Directive: Edit the items below so that "slice" becomes "wedge", with everything else unchanged. Leave the pictures out of your answer.

Dataset items:

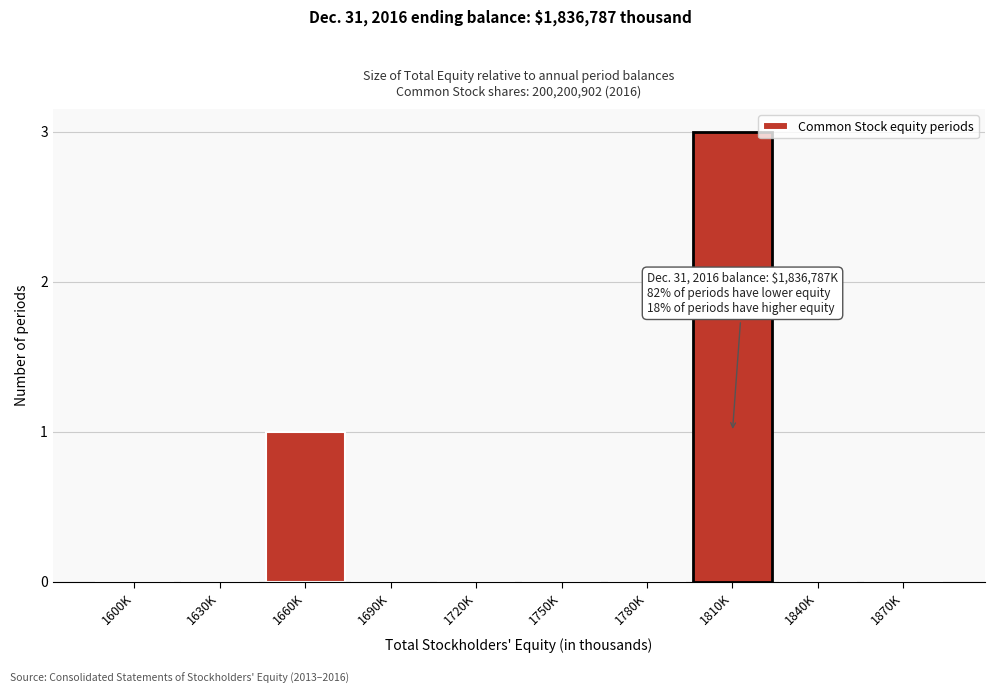

Reading left to right, extract all data points from this chart.

1600K=0	1630K=0	1660K=1	1690K=0	1720K=0	1750K=0	1780K=0	1810K=3	1840K=0	1870K=0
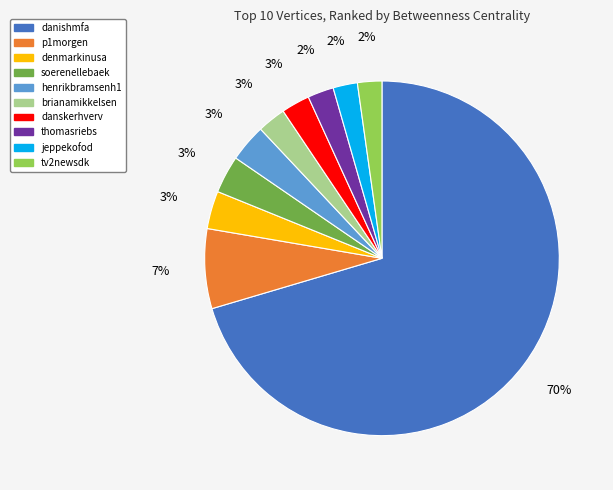

To the nearest percent, what percentage of the pie is danskerhverv?

3%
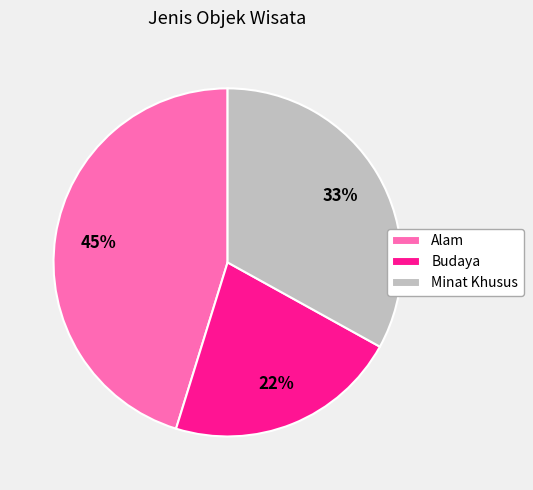

Does any single category account for the majority?

No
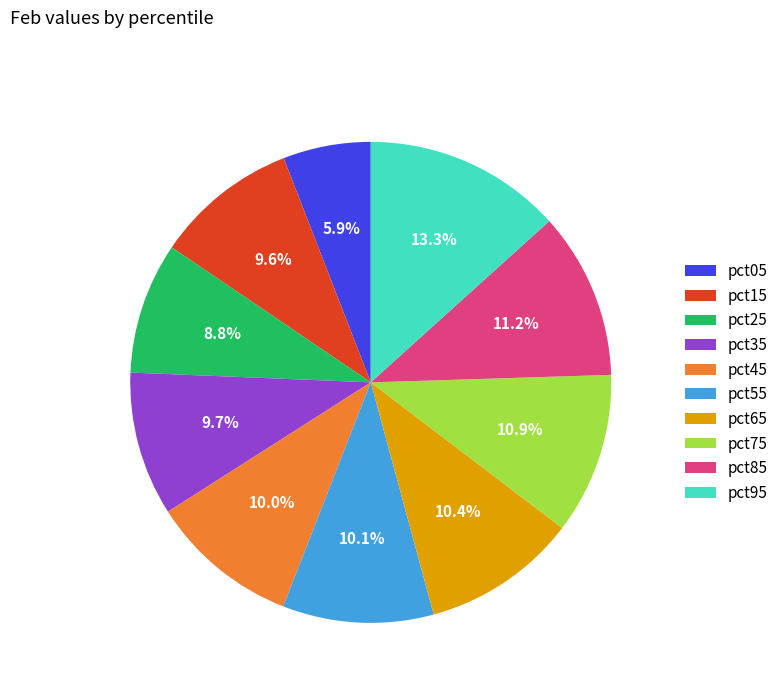

Which slice is the largest?

pct95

Reply to the exercise:
Reading left to right, extract all data points from this chart.

1600K=0	1630K=0	1660K=1	1690K=0	1720K=0	1750K=0	1780K=0	1810K=3	1840K=0	1870K=0

To the nearest percent, what percentage of the pie is danskerhverv?

3%

Does any single category account for the majority?

No

Which wedge is the largest?

pct95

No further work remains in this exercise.